Dataset excerpts:
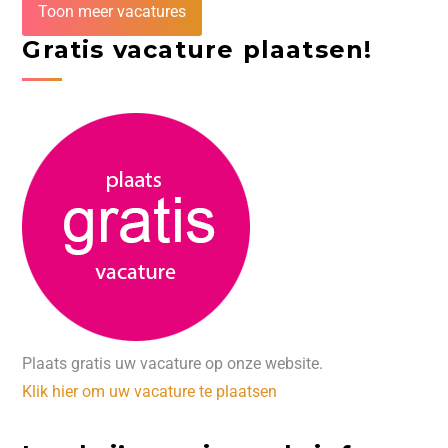
Toon meer vacatures
Gratis vacature plaatsen!
Plaats gratis uw vacature op onze website.
Klik hier om uw vacature te plaatsen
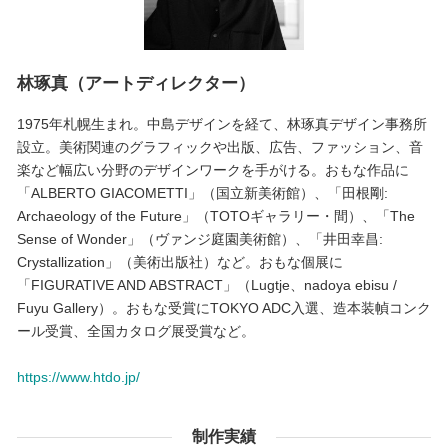
林琢真（アートディレクター）
1975年札幌生まれ。中島デザインを経て、林琢真デザイン事務所
設立。美術関連のグラフィックや出版、広告、ファッション、音
楽など幅広い分野のデザインワークを手がける。おもな作品に
「ALBERTO GIACOMETTI」（国立新美術館）、「田根剛:
Archaeology of the Future」（TOTOギャラリー・間）、「The
Sense of Wonder」（ヴァンジ庭園美術館）、「井田幸昌:
Crystallization」（美術出版社）など。おもな個展に
「FIGURATIVE AND ABSTRACT」（Lugtje、nadoya ebisu /
Fuyu Gallery）。おもな受賞にTOKYO ADC入選、造本装幀コンク
ール受賞、全国カタログ展受賞など。
https://www.htdo.jp/
制作実績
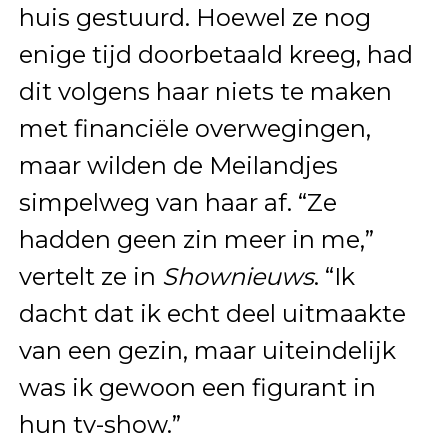
huis gestuurd. Hoewel ze nog
enige tijd doorbetaald kreeg, had
dit volgens haar niets te maken
met financiële overwegingen,
maar wilden de Meilandjes
simpelweg van haar af. “Ze
hadden geen zin meer in me,”
vertelt ze in
Shownieuws
. “Ik
dacht dat ik echt deel uitmaakte
van een gezin, maar uiteindelijk
was ik gewoon een figurant in
hun tv-show.”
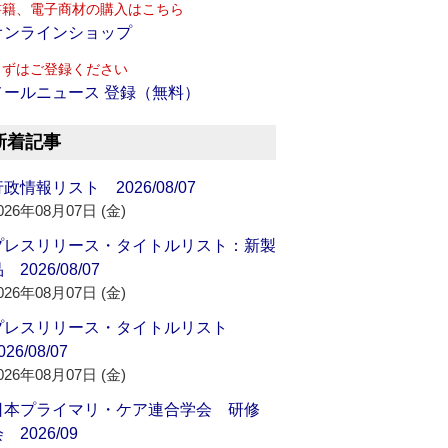
書籍、電子商材の購入はこちら
オンラインショップ
まずはご登録ください
メールニュース 登録（無料）
新着記事
政情報リスト 2026/08/07
026年08月07日 (金)
プレスリリース・タイトルリスト：新製
 2026/08/07
026年08月07日 (金)
プレスリリース・タイトルリスト
026/08/07
026年08月07日 (金)
日本プライマリ・ケア連合学会 研修
 2026/09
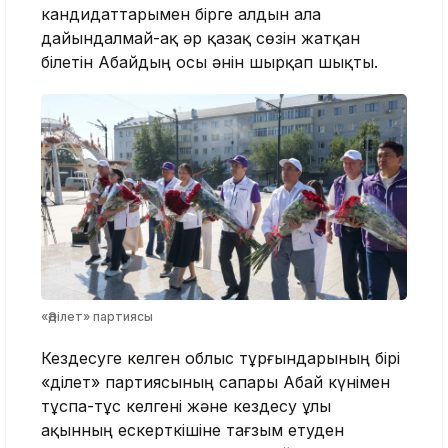
кандидаттарымен бірге алдын ала
дайындалмай-ақ әр қазақ сөзін жатқан
білетін Абайдың осы әнін шырқап шықты.
«Әділет» партиясы
Кездесуге келген облыс тұрғындарының бірі
«Әділет» партиясының сапары Абай күнімен
тұспа-тұс келгені және кездесу ұлы
ақынның ескерткішіне тағзым етуден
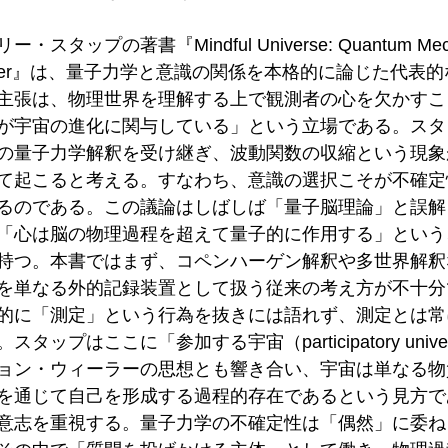
ップの著書『Mindful Universe: Quantum Mechani
g Observer』は、量子力学と意識の関係を本格的に論じた代
主張は、物理世界を理解する上で観測者の心を欠かすこ
が宇宙の進化に関与している」という立場である。スタ
の量子力学解釈を受け継ぎ、波動関数の収縮という現象
て起こると考える。すなわち、意識の選択こそが不確定
るのである。この議論はしばしば「量子脳理論」と誤解
「心は脳の物理過程を超えて量子的に作用する」という
持つ。本書ではまず、コペンハーゲン解釈や多世界解釈
を単なる外的記録装置として扱う従来の考え方が不十分
的に「測定」という行為を抜きには語れず、測定とは常
ップはここに「参加する宇宙（participatory univ
ョン・ウィーラーの思想とも響き合い、宇宙は単なる物
を通じて自己を形成する過程的存在であるという見方で
意志を重視する。量子力学の不確定性は「偶然」に委ね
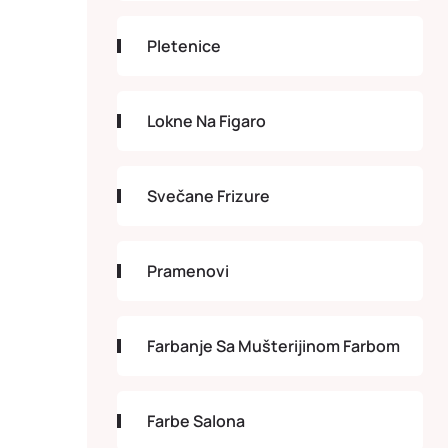
Pletenice
Lokne Na Figaro
Svečane Frizure
Pramenovi
Farbanje Sa Mušterijinom Farbom
Farbe Salona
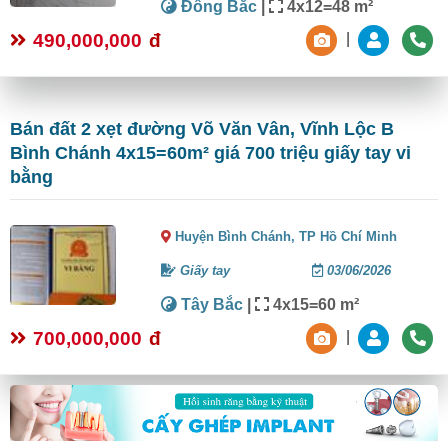
Đông Bắc
|
4x12=48 m²
490,000,000
đ
|
Bán đất 2 xẹt đường Võ Văn Vân, Vĩnh Lộc B
Bình Chánh 4x15=60m² giá 700 triệu giấy tay vi
bằng
Huyện Bình Chánh,
TP Hồ Chí Minh
Giấy tay
03/06/2026
Tây Bắc
|
4x15=60 m²
700,000,000
đ
|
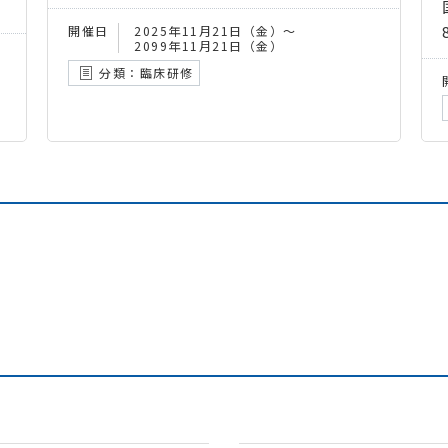
開催日
2025年11月21日（金）～
2099年11月21日（金）
分類：臨床研修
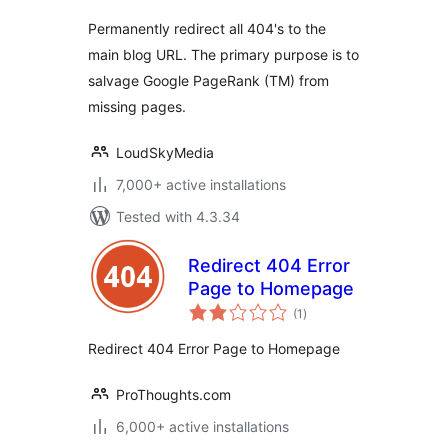
Permanently redirect all 404's to the
main blog URL. The primary purpose is to
salvage Google PageRank (TM) from
missing pages.
LoudSkyMedia
7,000+ active installations
Tested with 4.3.34
Redirect 404 Error
Page to Homepage
total
(1
)
ratings
Redirect 404 Error Page to Homepage
ProThoughts.com
6,000+ active installations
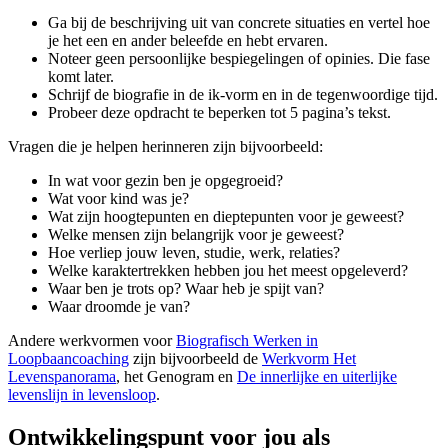
Ga bij de beschrijving uit van concrete situaties en vertel hoe
je het een en ander beleefde en hebt ervaren.
Noteer geen persoonlijke bespiegelingen of opinies. Die fase
komt later.
Schrijf de biografie in de ik-vorm en in de tegenwoordige tijd.
Probeer deze opdracht te beperken tot 5 pagina’s tekst.
Vragen die je helpen herinneren zijn bijvoorbeeld:
In wat voor gezin ben je opgegroeid?
Wat voor kind was je?
Wat zijn hoogtepunten en dieptepunten voor je geweest?
Welke mensen zijn belangrijk voor je geweest?
Hoe verliep jouw leven, studie, werk, relaties?
Welke karaktertrekken hebben jou het meest opgeleverd?
Waar ben je trots op? Waar heb je spijt van?
Waar droomde je van?
Andere werkvormen voor
Biografisch Werken in
Loopbaancoaching
zijn bijvoorbeeld de
Werkvorm Het
Levenspanorama
, het Genogram en
De innerlijke en uiterlijke
levenslijn in levensloop
.
Ontwikkelingspunt voor jou als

Directions for this task: Recast the data from the line containing "Ga bij de beschrijving" through the last line, both included, as a Markdown table with the columns No. and Text, skipping any blank lines.

Your response:
| No. | Text |
|---|---|
| 1 | Ga bij de beschrijving uit van concrete situaties en vertel hoe |
| 2 | je het een en ander beleefde en hebt ervaren. |
| 3 | Noteer geen persoonlijke bespiegelingen of opinies. Die fase |
| 4 | komt later. |
| 5 | Schrijf de biografie in de ik-vorm en in de tegenwoordige tijd. |
| 6 | Probeer deze opdracht te beperken tot 5 pagina’s tekst. |
| 7 | Vragen die je helpen herinneren zijn bijvoorbeeld: |
| 8 | In wat voor gezin ben je opgegroeid? |
| 9 | Wat voor kind was je? |
| 10 | Wat zijn hoogtepunten en dieptepunten voor je geweest? |
| 11 | Welke mensen zijn belangrijk voor je geweest? |
| 12 | Hoe verliep jouw leven, studie, werk, relaties? |
| 13 | Welke karaktertrekken hebben jou het meest opgeleverd? |
| 14 | Waar ben je trots op? Waar heb je spijt van? |
| 15 | Waar droomde je van? |
| 16 | Andere werkvormen voor |
| 17 | Biografisch Werken in |
| 18 | Loopbaancoaching |
| 19 | zijn bijvoorbeeld de |
| 20 | Werkvorm Het |
| 21 | Levenspanorama |
| 22 | , het Genogram en |
| 23 | De innerlijke en uiterlijke |
| 24 | levenslijn in levensloop |
| 25 | . |
| 26 | Ontwikkelingspunt voor jou als |